> **PAGE TEXT**:
Search code examples
pythontensorflowforecasting

forecasting tensorflow confused with usage of repeat


I came across this notebook that covers forecasting. I got it through this article.

I am confused about the 2nd and 4th line from below

train_data = tf.data.Dataset.from_tensor_slices((x_train, y_train))
train_data = train_data.cache().shuffle(buffer_size).batch(batch_size).repeat()

val_data = tf.data.Dataset.from_tensor_slices((x_vali, y_vali))
val_data = val_data.batch(batch_size).repeat()

I understand that we are trying to shuffle our data as we dont want to feed data to our model in the serial order. On additional reading I realized that it is better to have buffer_size same as the size of the dataset. But I am not sure what repeat is doing in this case. Could someone explain what is being done here and what is the function of repeat?

I also looked at this page and saw below text but still not clear.

The following methods in tf.Dataset :

repeat( count=0 ) The method repeats the dataset count number of times.

> **RECORDED DATA**:

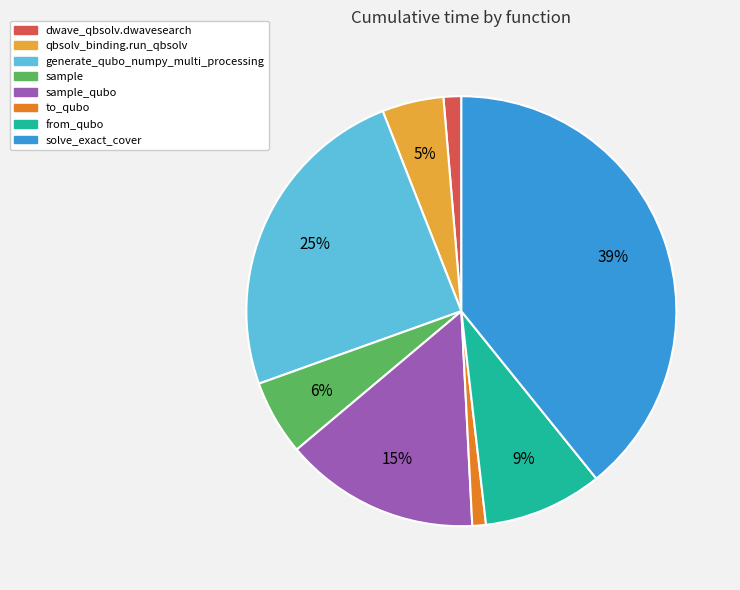

Is there any slice that represents more than half of the pie?

No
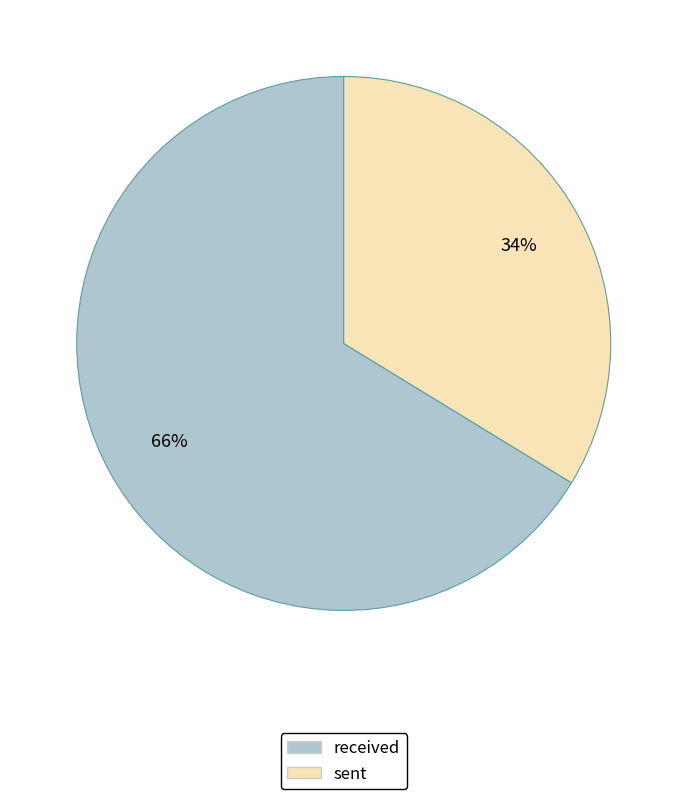

To the nearest percent, what is the average slice percentage?

50%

> **TASK STATEMENT**: Supply the next part of the forum thread on the TensorFlow repeat method, picking up after its final sentence. The lines play no part in this work.

> **ANSWER BOX**:
shuffle( buffer_size, seed=None, reshuffle_each_iteration=None) The method shuffles the samples in the dataset. The buffer_size is the number of samples which are randomized and returned as tf.Dataset.
batch(batch_size,drop_remainder=False) Creates batches of the dataset with batch size given as batch_size which is also the length of the batches.

Solution

  • The repeat call with nothing passed to the count param makes this dataset repeat infinitely.

    In python terms, Datasets are a subclass of python iterables. If you have an object ds of type tf.data.Dataset, then you can execute iter(ds). If the dataset was generated by repeat(), then it will never run out of items, i.e., it will never throw a StopIteration exception.

    In the notebook you referenced, the call to tf.keras.Model.fit() is passed an argument of 100 to the param steps_per_epoch. This means that the dataset should be infinitely repeating, and Keras will pause training to run validation every 100 steps.

    tldr: leave it in.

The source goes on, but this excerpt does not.